Good Friday – April 6, 2007
John 18:1 – 19:37
St. Giles Church, Northbrook IL – The Rev. Cynthia J. Hallas
Were you there when they crucified my Lord?
The words of that beloved and universally known spiritual, that we’ll all sing together in just a few minutes, ask a question that is basic to our liturgical observance of this day.
We’ve just concluded our customary ‘group’ reading of the Johannine passion. By reading it the way we do, we have put ourselves, as best we can, in 1st century Judea, and have involved ourselves in actions that we like to think we’d protest or shun or at least avoid if confronted with them today – capital punishment inflicted on a clearly innocent man, public execution as mass entertainment, the manipulation of popular opinion. If we were, in fact, there when they crucified our Lord, what role would we take?
For myself, I know that I cannot witness or read John’s version of Jesus’ passion without getting caught up in the sheer humanity of it all. It seems that all the world’s suffering, all humanity’s brokenness, all society’s evil, all a culture’s dysfunction come to a head on a hill outside of Jerusalem in what was a hugely public event that has become for us an action of universal meaning. We all have the gift of historical hindsight and we would be horrified to think that what happened to the Son of God 2000 years ago could happen to the Son of God in our own day and time and yet all we have to do is look around us, read the newspapers, log on to the internet, listen to radio, watch TV, to know that in fact, it could and it would and it does. Good Friday is a day that lets us look into a mirror, and what we see reflected back to us, about ourselves and our world, gives even the most optimistic and hopeful among us reason for doubt, fear, and despair.
And yet at the same time the story it tells is deeply personal. One of the reasons for that is that each of the ‘characters’, the ‘players’ if you will, these people who were there when they crucified our Lord, displays characteristics that each and any of us possess and that can and do all too easily find their way to the surface of our behavior.
Peter is a well-meaning but impulsive man who really, really wants to follow Jesus completely and totally. But Peter, perhaps more than any other disciples, understands the cost of that and he has trouble making that commitment once he does realize what is at stake. Jesus keeps surprising Peter by revealing what and who he is, and Peter responds by attempting to re-make Jesus in the image Peter wants for him. Peter’s denial of the growing threat to Jesus, and reality of the cross, cause him to deny his participation in Jesus’ life and ministry at the time his Lord needs his loyalty most. It’s so tempting for us to try to deny the reality of the cross in our own life; to try to craft for ourselves a Messiah who doesn’t require of us what Jesus has asked, and to deny the reality of life lived under the shadow of the cross and so we must ask ourselves: were we there when they crucified our Lord?

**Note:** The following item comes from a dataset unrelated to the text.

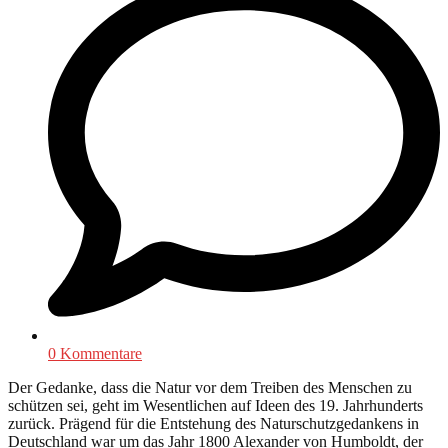
0 Kommentare
Der Gedanke, dass die Natur vor dem Treiben des Menschen zu
schützen sei, geht im Wesentlichen auf Ideen des 19. Jahrhunderts
zurück. Prägend für die Entstehung des Naturschutzgedankens in
Deutschland war um das Jahr 1800 Alexander von Humboldt, der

And look at Judas. For all that religious and secular history both have held him in contempt, Judas probably remains the most elusive and fascinating of the twelve. Such history as we have paints Judas as talented and capable, with potential and education and probably ambition above that of his fellow disciples. He started out just like everybody else, and one can only wonder how differently the book of Acts might have read had Judas not chosen the path that he chose. Ultimately, Judas, not unlike Peter, wanted a very different sort of Messiah but unlike Peter, Judas took power into his own hands in an attempt to control the actions of God, and Jesus paid dearly for that power play. We might, in the shadow of Judas, confront ourselves with our own occasions of wanting to manipulate and control God, rather than allowing God’s purposes to control our lives. Were we there when they nailed him to the tree?
Let’s expand the circle a bit. Pilate is a frustrated, second- or third-tier politician, wanting so much more from his political career but stuck in backwater Judea. Pilate is clearly fascinated by this Jesus of Nazareth; it’s hard to believe a Roman governor would spend so much time interrogating a Jewish troublemaker otherwise. He is sympathetic, inclined to spare Jesus, to release him. But Pilate is also a man for whom a little power, like a little knowledge, is a dangerous thing. Finally convinced that pardoning Jesus would ruin his career, Pilate gives in to the mob’s wishes and literally washes his hands of the whole situation. It’s easy to look at Pontius Pilate and see, reflected back at us, all those times when our own ambition or comfort or convenience took precedence over the servanthood or discomfort or inconvenience of living out the gospel mandate. Were we there when they pierced him in the side?
And finally, consider the religious leaders - Annas, Caiaphas - and the group they lead and control.
They refuse to see the truth of God that is embodied in Jesus of Nazareth; it’s far too inconvenient, too troublesome to deal with; and the message of good news, of inclusion that Jesus has brought to the outcast, the poor, the downtrodden, is far too threatening to their own position and view of religion.
They know all they or anyone else needs to know about God and that’s enough, thank you very much.
And then I look at what’s going on in our Anglican communion today. When a struggle for so-called ‘orthodoxy’ masks what is in reality a struggle for power and control, it’s clear that even those who profess the Christian faith can get can find it easier to cling to institutional power than strive for Christian unity. Were we there when they crucified our Lord?
In a sense, we were all there, and we are still there – the world still doesn’t get it, the Church still doesn’t get it. We still want to crucify goodness and make excuses for evil; we still find it all too easy to have no king but the emperor.
And yet, there is on this day an exchange, a scene that points us toward a horizon of hope. Jesus’ mother, the woman who gave him life, weeps at the foot of the cross as that life is taken from him.
Widowed, presumably, and without other family, she could easily have been left with no one to care for her, a cruel sentence for a woman in that time and culture. But in a final act of love and compassion, Jesus entrusts her to the care of the ‘disciple whom he loves’. In the wake of violence, betrayal, and mockery, those last moments contain the seeds of hope and reflect back to the world the fact that the light of love cannot be fully extinguished.
When it is over, when it is finished, when Jesus’ spirit is given up to God, that is what is left to us. On this Good Friday, seemingly robbed of the source of goodness and unsure about what lies ahead, that is the hope we cling to.